Please look for the string "linejoin" below and report every line in which it occurs.

* * *

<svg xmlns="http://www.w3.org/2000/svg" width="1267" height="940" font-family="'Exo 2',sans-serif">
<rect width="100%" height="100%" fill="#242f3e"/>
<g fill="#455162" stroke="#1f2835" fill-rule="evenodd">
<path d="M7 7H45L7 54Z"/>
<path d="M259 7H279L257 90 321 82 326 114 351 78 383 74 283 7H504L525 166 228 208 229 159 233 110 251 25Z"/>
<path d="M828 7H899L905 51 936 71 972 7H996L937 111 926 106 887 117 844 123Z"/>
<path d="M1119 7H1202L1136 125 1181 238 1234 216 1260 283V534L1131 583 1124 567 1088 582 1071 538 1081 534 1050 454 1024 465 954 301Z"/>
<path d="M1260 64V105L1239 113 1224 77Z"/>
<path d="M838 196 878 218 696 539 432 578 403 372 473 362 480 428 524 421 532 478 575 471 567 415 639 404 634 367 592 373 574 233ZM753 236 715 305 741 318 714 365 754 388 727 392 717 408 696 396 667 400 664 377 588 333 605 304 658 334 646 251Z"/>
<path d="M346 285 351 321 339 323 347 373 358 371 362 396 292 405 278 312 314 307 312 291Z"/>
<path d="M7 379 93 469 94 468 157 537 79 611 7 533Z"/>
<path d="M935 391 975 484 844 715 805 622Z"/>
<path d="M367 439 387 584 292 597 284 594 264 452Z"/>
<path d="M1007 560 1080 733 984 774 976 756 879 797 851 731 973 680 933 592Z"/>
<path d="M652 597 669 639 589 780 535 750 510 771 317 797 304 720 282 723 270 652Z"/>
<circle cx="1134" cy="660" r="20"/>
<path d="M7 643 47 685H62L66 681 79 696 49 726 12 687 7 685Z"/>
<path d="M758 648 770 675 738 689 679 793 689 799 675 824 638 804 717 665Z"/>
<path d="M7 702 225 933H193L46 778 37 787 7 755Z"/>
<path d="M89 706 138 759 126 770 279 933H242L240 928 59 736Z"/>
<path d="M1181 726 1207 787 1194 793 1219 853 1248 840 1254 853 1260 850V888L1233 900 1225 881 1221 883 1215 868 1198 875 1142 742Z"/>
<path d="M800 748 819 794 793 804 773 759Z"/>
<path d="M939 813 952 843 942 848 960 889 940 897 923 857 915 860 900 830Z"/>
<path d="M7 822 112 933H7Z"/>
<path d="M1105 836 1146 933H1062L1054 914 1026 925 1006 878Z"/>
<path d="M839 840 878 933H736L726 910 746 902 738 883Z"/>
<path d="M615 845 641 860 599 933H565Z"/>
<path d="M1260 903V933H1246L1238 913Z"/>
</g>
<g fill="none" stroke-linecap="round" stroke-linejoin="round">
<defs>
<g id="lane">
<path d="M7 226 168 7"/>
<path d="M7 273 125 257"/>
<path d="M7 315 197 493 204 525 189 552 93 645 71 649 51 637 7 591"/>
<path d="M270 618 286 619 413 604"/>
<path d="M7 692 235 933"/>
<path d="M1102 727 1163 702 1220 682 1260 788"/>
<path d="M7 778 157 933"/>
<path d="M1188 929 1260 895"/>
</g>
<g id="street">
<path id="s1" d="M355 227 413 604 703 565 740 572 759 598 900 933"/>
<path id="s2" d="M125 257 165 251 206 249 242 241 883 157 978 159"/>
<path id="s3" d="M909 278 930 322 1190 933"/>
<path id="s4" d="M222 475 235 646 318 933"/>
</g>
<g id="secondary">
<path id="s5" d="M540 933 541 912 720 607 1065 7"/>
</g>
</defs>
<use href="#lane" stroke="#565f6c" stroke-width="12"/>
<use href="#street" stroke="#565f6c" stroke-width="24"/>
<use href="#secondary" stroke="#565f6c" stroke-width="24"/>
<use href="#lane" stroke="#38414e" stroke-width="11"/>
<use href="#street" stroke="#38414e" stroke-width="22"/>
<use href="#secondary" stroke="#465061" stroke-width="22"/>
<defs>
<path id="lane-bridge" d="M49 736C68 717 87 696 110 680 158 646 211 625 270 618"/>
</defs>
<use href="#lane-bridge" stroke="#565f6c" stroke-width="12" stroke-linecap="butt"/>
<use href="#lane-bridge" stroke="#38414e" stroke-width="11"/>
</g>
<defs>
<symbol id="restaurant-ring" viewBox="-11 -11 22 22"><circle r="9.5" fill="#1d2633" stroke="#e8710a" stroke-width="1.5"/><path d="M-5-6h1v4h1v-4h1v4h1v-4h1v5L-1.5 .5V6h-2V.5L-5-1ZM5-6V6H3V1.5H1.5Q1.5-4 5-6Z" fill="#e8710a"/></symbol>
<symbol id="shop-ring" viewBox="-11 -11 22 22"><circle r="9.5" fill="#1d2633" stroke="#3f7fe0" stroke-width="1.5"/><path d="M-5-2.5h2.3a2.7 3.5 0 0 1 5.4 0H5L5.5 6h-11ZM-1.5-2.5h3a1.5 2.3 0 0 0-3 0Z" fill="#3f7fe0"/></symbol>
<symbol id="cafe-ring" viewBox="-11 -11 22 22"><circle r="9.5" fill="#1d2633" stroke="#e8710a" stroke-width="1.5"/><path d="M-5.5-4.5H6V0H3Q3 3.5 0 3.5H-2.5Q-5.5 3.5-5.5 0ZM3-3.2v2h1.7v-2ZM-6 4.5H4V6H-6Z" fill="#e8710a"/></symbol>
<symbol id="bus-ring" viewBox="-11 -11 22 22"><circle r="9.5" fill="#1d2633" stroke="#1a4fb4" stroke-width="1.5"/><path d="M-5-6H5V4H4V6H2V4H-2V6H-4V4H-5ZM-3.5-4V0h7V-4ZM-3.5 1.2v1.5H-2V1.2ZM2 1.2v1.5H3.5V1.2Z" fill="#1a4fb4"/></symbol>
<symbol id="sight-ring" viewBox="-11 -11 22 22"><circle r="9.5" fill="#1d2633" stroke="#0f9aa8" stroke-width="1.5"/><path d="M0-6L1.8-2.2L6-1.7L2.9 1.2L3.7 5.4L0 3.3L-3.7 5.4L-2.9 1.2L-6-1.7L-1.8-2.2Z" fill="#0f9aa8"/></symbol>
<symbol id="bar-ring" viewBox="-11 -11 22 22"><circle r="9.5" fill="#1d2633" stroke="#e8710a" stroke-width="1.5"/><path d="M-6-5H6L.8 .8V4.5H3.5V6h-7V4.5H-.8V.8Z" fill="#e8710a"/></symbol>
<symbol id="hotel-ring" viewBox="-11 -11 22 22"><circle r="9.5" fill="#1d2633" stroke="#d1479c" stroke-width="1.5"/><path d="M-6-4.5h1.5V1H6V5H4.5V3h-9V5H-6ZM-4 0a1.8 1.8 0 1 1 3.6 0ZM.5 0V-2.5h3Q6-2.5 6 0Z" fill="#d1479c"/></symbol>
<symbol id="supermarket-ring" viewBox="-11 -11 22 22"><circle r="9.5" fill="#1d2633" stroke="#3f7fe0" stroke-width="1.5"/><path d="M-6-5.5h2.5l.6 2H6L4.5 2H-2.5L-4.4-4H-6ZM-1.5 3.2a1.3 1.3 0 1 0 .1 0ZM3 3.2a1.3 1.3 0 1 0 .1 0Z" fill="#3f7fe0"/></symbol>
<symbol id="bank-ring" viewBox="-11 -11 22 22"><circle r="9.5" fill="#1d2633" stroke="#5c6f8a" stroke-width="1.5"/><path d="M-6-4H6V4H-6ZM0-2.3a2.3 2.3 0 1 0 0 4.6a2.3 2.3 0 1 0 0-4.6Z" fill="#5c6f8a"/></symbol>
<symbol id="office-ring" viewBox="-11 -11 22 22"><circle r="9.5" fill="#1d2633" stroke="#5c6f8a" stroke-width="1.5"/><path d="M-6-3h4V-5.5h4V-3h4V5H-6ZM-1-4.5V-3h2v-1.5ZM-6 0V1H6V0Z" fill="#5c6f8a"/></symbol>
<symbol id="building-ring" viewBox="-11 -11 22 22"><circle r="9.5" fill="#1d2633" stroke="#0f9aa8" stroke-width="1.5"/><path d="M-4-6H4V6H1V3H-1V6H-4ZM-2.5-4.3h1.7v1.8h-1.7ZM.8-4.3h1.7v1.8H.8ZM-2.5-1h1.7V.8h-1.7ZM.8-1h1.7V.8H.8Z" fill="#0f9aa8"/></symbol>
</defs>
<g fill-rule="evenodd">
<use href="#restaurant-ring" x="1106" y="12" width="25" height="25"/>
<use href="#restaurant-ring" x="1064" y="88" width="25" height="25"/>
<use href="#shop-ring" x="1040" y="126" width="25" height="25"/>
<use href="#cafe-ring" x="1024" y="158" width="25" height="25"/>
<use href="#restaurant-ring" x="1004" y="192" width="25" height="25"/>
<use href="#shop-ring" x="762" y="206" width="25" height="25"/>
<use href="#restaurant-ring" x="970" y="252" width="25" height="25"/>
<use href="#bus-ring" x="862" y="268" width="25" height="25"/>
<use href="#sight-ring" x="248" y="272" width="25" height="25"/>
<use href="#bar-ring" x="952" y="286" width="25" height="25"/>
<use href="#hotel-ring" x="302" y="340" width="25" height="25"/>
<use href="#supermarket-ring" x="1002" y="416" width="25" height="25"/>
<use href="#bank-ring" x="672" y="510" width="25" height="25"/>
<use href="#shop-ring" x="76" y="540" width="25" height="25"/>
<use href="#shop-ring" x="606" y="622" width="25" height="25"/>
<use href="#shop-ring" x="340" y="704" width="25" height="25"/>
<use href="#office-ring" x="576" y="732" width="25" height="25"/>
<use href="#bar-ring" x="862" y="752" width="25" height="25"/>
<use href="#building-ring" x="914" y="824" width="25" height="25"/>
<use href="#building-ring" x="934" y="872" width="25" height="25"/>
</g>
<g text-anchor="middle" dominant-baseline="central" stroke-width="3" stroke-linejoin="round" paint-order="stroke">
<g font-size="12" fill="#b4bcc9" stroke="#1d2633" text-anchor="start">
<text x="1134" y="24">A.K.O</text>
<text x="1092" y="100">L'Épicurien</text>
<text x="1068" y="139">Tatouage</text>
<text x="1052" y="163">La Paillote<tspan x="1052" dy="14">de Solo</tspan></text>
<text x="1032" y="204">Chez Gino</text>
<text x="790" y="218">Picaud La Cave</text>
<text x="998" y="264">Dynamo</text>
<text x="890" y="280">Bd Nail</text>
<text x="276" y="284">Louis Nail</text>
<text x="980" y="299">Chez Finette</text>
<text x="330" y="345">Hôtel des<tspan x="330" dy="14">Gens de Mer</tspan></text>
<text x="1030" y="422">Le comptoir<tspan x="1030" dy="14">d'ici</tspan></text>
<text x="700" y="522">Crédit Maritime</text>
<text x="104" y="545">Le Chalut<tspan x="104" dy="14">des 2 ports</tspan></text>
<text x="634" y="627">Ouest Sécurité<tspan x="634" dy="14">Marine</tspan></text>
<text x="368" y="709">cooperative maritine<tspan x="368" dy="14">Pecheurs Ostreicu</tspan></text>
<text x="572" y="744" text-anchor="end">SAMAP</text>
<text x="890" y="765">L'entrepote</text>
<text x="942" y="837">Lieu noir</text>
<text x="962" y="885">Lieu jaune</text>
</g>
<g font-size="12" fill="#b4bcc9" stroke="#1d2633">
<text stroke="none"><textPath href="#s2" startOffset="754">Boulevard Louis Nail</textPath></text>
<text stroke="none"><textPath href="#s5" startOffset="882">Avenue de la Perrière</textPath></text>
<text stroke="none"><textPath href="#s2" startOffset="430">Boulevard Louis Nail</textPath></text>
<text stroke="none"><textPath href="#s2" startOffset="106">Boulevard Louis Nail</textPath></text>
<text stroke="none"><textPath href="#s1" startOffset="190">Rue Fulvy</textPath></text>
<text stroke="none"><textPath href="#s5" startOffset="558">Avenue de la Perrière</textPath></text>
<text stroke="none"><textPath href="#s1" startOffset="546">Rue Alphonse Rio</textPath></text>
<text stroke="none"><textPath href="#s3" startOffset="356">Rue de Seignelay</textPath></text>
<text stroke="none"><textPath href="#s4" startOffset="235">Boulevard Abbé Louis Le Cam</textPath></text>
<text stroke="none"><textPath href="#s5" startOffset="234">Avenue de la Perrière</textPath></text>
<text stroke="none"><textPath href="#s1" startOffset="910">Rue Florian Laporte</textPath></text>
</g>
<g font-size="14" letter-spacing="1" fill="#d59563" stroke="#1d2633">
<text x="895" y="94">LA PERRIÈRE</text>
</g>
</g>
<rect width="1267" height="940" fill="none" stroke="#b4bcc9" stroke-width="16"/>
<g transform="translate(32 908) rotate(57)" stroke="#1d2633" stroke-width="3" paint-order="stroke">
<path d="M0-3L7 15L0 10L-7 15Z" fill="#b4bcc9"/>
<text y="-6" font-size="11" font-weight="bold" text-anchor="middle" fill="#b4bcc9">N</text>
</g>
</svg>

* * *

* _Written response_:
<g fill="none" stroke-linecap="round" stroke-linejoin="round">
<g text-anchor="middle" dominant-baseline="central" stroke-width="3" stroke-linejoin="round" paint-order="stroke">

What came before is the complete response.